Among the lines below, take the one holding "thumb ip: (957, 949)", the one holding "thumb cmc: (1091, 1135)", and all lines between them. Set them down exactly.
··········
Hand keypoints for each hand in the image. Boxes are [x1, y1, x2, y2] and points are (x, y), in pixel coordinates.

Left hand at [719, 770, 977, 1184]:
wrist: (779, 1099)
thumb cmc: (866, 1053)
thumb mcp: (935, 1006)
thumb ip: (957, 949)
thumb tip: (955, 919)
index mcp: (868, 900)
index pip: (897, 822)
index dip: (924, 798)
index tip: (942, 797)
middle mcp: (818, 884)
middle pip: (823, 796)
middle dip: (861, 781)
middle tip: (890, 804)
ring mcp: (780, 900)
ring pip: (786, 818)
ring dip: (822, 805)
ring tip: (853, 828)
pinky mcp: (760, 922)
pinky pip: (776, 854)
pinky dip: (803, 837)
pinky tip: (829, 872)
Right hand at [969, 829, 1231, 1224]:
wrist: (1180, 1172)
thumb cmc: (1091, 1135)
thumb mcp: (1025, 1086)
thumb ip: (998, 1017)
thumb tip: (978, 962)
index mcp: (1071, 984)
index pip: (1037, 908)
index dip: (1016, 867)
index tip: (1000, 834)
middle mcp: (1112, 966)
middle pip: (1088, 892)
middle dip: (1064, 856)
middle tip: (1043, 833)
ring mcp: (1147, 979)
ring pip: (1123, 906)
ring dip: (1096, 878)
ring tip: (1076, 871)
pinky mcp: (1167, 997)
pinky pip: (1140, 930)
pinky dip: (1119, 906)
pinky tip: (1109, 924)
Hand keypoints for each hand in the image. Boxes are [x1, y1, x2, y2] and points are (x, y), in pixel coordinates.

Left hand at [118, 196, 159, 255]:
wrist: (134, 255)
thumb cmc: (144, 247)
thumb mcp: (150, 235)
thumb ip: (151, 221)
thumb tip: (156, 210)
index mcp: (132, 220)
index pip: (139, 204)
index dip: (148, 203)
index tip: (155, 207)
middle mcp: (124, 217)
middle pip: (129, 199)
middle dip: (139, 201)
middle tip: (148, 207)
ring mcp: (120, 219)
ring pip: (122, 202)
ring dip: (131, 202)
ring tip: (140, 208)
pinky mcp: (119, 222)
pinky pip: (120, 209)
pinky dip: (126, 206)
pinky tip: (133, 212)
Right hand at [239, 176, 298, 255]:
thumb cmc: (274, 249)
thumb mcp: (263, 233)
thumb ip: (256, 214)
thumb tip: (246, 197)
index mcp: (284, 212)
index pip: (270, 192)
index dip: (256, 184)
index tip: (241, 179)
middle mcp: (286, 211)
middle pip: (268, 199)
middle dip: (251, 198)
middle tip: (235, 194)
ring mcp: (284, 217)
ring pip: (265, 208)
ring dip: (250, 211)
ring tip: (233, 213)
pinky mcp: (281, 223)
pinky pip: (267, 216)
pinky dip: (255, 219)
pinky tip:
··········
* [Response area]
thumb ip: (957, 949)
thumb tip: (955, 919)
index mcp: (868, 900)
index pip: (897, 822)
index dip: (924, 798)
index tip: (942, 797)
middle mcp: (818, 884)
middle pip: (823, 796)
middle dip: (861, 781)
middle tip: (890, 804)
ring mcp: (780, 900)
ring pip: (786, 818)
ring dip: (822, 805)
ring tip: (853, 828)
pinky mcp: (760, 922)
pinky pip: (776, 854)
pinky dip: (803, 837)
pinky tip: (829, 872)
Right hand at [969, 829, 1231, 1224]:
wrist: (1180, 1172)
thumb cmc: (1091, 1135)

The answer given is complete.